This principle is not as universal as you are claiming.
Perfect symmetry between PC and NPC rules has a very key issue: NPCs do not have the same gameplay purpose, contribution to the experience, nor (in essentially all cases) length or quantity of presence in the gameplay as PCs do. Demanding that anything PCs can do, NPCs can do, always no matter what, is a recipe for many ills, among them DM burnout, DM-player arms races (e.g. "scry vs scry" behavior and the resulting never-ending cascade of magic defenses and counters), and severe issues with encounter design (because NPC spellcasters strong enough to not keel over from a particularly vehement PC fart will be bringing far too much magic mojo, able to drop an entire day's worth of spells in a single encounter.)
It's a lovely idea.
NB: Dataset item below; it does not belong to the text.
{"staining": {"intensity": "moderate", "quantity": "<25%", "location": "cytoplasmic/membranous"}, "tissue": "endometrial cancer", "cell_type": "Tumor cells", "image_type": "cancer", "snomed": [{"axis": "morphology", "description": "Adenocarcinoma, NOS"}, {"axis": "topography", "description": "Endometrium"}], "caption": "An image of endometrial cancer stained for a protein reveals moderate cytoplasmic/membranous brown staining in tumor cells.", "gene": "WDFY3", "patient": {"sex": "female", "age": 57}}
In a purified no-story, all-"come what may", sandbox/hexcrawl game experience, it's even productive, because the whole point there is that there is no arc, no point nor direction, there is only the places you chose to go and the things you happened to see (or not see) there. But such an aggressively "no story, just events" playstyle is pretty unforgiving, and most players are looking for at least some degree of satisfying narrative or at least satisfying conclusions, which requires that the experience be shaped to suit that end, to at least some extent. That doesn't mean this playstyle should be left by the wayside, to be clear, but it should be seen for what it is: an uncompromising requirement that, if followed in full, tends to exclude a number of things players really enjoy about playing tabletop RPGs.